** Opening Raw data block **

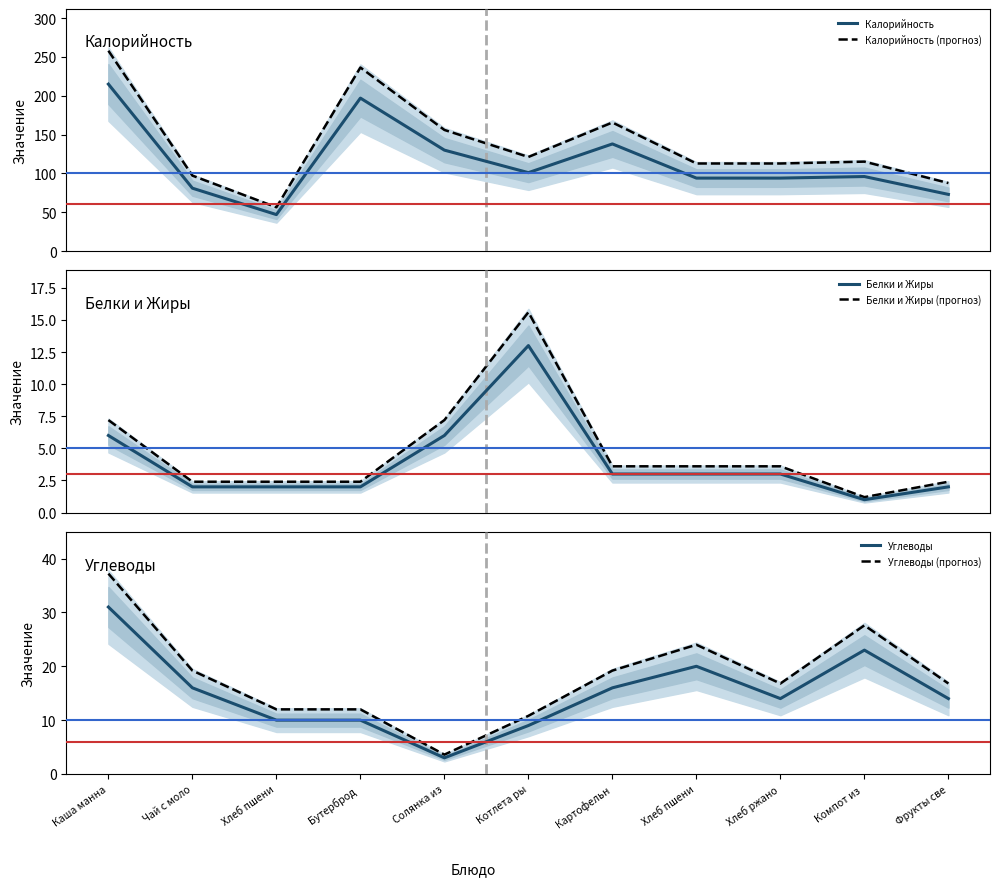

What is the value of the Белки и Жиры (прогноз) point at the 11th from the left?

2.4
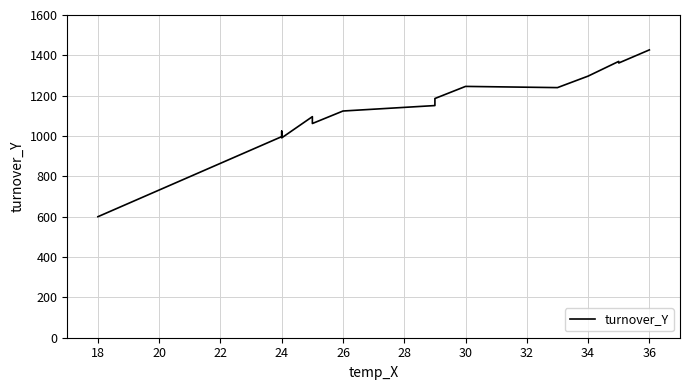

What is the value of the 14th point from the left?

1362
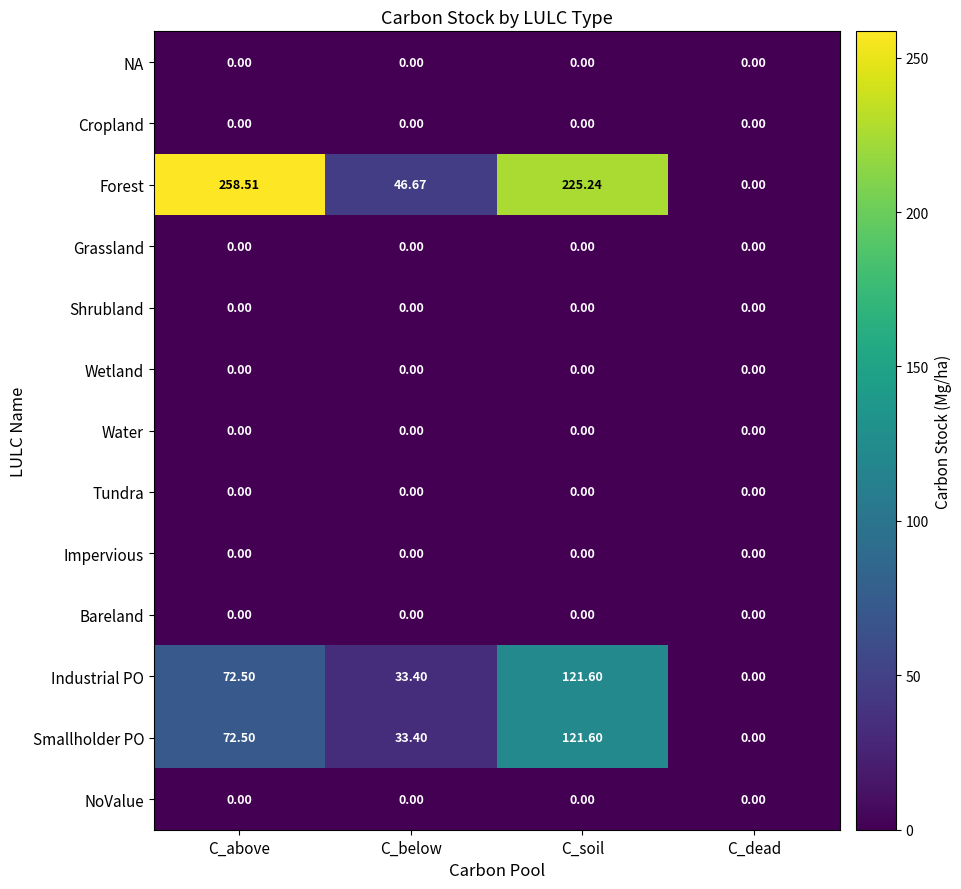

Which series has the widest spread of values?

Forest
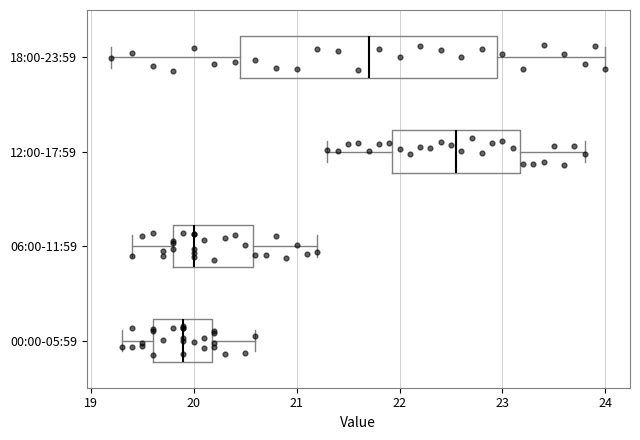

Reading bottom to top, transcribe this box plot: for each box, give where its median line is, the range the box spans, and where its two whiskers end, as read against the x-axis. The values are not printed on the chart, so give them approximately, as read against the axis.

00:00-05:59: median 19.9, box 19.6 to 20.2, whiskers 19.3 to 20.6
06:00-11:59: median 20.0, box 19.8 to 20.6, whiskers 19.4 to 21.2
12:00-17:59: median 22.6, box 21.9 to 23.2, whiskers 21.3 to 23.8
18:00-23:59: median 21.7, box 20.5 to 23.0, whiskers 19.2 to 24.0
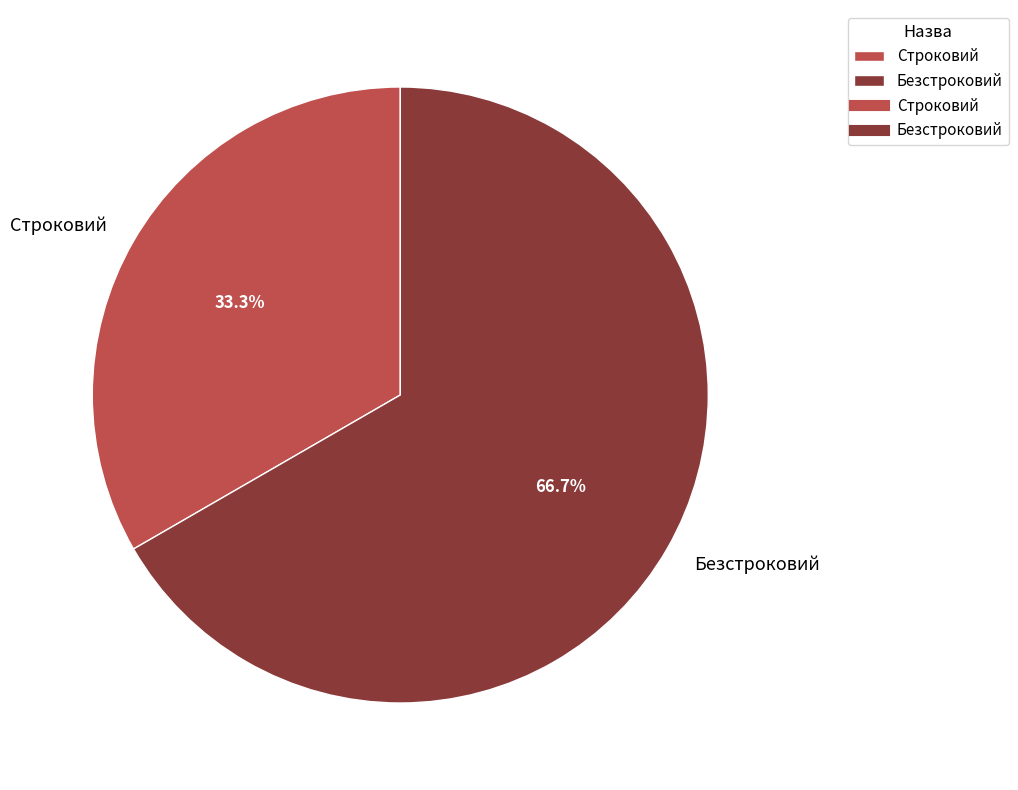

Which has a higher value, Безстроковий or Строковий?

Безстроковий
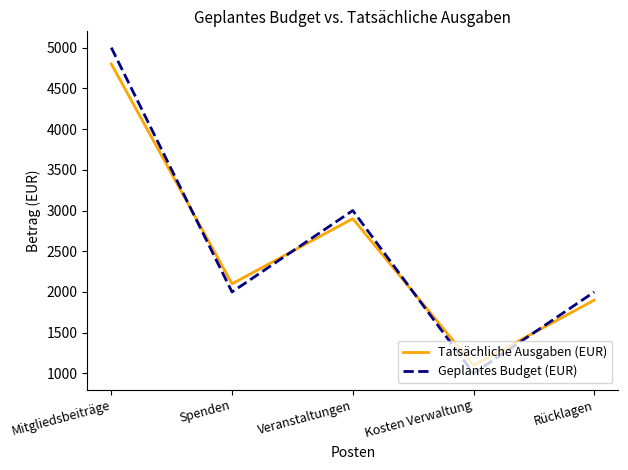

Rank the series by their average value, from lowest to highest.

Tatsächliche Ausgaben (EUR), Geplantes Budget (EUR)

** Closing Raw data block **

→ **What the task requires**: Change "point" to "marker" in the lines from the first one up to and including the line with "Reading bottom to", and give those lines again with nothing else altered. Leave the pictures out of your answer.

→ **Exercise answer**:
What is the value of the Белки и Жиры (прогноз) marker at the 11th from the left?

2.4

What is the value of the 14th marker from the left?

1362

Which series has the widest spread of values?

Forest

Reading bottom to top, transcribe this box plot: for each box, give where its median line is, the range the box spans, and where its two whiskers end, as read against the x-axis. The values are not printed on the chart, so give them approximately, as read against the axis.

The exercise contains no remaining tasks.